Returns: numpy.ndarray y of class labels.


CategoricalClassification._cluster_data

CategoricalClassification._cluster_data(X, 
                                        n, 
                                        p=1.0, 
                                        balance=False)

Clusters given data using KMeans clustering.

  • X: list or numpy.ndarray: Dataset to cluster.
  • n: int: Number of clusters.
  • p: float or list or numpy.ndarray: To be used when balance=True, sets class distribution - number of samples per cluster.
  • balance: boolean, default=False: Whether to naievly balance clusters generated by KMeans clustering.

Returns: numpy.ndarray cluster_labels of clustering labels.


CategoricalClassification.generate_noise

CategoricalClassification.generate_noise(X, 
                                         y, 
                                         p=0.2, 
                                         type="categorical", 
                                         missing_val=float('-inf'))

Generates categorical noise or simulates missing data on a given dataset.

  • X: list or numpy.ndarray: Dataset to generate noise for.
  • y: list or numpy.ndarray: Labels of samples in dataset X. Required for generating categorical noise.
  • p: float, p <=1.0, default=0.2: Amount of noise to generate.
  • type: str, either "categorical" or "missing", default="categorical": Type of noise to generate.
  • missing_val: default=float('-inf'): Value to simulate missing values with. Non-numerical values may cause issues with algorithms unequipped to handle them.

Returns: numpy.ndarray X with added noise.


CategoricalClassification.downsample_dataset

CategoricalClassification.downsample_dataset(X, 
                                             y, 
                                             n=None, 
                                             seed=42, 
                                             reshuffle=False):

Downsamples given dataset according to N or the number of samples in minority class, resulting in a balanced dataset.

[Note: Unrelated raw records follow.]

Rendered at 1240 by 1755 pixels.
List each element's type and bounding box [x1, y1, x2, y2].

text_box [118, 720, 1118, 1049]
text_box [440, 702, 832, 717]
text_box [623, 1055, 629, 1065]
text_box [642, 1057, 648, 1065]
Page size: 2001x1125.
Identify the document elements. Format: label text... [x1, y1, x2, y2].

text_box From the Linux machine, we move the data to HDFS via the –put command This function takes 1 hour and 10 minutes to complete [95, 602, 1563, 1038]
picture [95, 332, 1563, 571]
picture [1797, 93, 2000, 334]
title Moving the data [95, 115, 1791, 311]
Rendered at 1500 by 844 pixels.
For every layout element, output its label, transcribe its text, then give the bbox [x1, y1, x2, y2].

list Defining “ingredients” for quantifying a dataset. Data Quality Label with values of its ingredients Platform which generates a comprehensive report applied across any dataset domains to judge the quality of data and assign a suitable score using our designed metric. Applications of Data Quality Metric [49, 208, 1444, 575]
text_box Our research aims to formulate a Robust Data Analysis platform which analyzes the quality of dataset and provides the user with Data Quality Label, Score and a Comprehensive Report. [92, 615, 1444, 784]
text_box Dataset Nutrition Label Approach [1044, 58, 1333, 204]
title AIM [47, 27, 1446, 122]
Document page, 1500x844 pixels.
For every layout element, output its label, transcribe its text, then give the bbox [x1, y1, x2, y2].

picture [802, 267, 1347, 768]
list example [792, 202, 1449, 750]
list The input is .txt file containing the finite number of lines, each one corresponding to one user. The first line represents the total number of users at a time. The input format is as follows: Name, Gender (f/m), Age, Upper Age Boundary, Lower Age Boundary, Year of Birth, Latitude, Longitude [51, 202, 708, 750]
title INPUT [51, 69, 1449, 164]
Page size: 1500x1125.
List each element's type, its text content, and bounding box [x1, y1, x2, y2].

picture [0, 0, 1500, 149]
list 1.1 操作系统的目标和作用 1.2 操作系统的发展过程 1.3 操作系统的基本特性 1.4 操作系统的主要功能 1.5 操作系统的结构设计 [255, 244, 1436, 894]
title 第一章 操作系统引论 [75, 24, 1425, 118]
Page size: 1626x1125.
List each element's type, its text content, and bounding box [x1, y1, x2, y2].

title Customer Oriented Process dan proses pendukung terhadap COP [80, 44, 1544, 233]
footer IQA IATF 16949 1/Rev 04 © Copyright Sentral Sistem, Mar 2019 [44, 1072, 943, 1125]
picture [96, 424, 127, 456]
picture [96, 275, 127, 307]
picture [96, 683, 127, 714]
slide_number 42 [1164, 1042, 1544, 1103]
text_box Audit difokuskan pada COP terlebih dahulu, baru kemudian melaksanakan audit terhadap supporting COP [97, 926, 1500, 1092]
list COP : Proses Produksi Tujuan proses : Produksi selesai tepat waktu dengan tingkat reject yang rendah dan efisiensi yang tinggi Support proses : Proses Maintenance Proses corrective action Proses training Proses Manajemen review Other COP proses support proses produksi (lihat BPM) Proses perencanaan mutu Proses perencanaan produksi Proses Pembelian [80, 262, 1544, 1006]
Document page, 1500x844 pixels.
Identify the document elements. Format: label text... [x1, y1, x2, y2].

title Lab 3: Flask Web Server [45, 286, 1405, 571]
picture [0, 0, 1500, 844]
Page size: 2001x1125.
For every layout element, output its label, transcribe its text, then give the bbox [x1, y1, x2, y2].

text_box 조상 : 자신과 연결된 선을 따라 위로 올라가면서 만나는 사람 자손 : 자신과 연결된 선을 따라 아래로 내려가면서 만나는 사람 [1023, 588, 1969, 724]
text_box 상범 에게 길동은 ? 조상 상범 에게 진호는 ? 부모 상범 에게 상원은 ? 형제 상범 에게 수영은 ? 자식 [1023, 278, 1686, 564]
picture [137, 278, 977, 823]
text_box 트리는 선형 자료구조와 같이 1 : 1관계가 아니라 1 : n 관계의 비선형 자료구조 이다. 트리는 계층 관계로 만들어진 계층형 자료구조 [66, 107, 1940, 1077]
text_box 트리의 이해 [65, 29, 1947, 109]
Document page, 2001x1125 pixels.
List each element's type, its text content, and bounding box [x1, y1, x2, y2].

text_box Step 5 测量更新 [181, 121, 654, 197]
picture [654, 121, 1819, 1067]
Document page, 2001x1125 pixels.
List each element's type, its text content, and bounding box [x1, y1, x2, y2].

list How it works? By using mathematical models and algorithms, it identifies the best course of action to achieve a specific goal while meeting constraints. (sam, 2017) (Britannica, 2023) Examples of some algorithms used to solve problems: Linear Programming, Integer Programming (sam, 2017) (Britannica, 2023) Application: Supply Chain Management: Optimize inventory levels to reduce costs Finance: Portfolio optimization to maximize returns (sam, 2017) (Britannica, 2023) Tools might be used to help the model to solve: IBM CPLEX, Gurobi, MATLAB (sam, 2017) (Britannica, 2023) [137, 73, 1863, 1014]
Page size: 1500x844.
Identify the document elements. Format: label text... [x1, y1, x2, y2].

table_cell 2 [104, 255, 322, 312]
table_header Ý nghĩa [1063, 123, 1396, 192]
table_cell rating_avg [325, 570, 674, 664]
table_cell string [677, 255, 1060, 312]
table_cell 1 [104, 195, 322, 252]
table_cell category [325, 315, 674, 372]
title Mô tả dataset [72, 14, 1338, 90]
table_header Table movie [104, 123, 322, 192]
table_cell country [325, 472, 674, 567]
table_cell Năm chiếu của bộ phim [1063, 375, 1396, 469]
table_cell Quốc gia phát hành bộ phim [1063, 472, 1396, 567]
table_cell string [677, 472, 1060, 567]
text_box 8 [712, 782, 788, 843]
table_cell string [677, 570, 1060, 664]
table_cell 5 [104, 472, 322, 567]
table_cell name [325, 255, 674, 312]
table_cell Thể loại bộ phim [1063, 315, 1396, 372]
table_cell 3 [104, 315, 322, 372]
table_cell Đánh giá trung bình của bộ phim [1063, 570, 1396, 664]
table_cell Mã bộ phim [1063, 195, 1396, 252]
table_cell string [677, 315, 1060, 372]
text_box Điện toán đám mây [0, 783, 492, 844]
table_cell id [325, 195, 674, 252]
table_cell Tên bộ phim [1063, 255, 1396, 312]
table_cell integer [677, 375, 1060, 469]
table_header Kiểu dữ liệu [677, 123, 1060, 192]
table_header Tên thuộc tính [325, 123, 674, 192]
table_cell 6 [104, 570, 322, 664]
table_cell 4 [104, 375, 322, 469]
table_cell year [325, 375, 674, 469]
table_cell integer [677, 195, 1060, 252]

  • X: list or numpy.ndarray: Dataset to downsample.
  • y: list or numpy.ndarray: Labels corresponding to X.
  • N: int, optional: Optional number of samples per class to downsample to.
  • seed: int, default=42: Seed for random state of resample function.
  • reshuffle: boolean, default=False: Reshuffle the dataset after downsampling.

Returns: Balanced, downsampled numpy.ndarray X and numpy.ndarray y.


CategoricalClassification.print_dataset

CategoricalClassification.print_dataset(X, y)

Prints given dataset in a readable format.

  • X: list or numpy.ndarray: Dataset to print.
  • y: list or numpy.ndarray: Class labels corresponding to samples in given dataset.

CategoricalClassification.summarize

CategoricalClassification.summarize()

Prints stored dataset information dictionary in a digestible manner.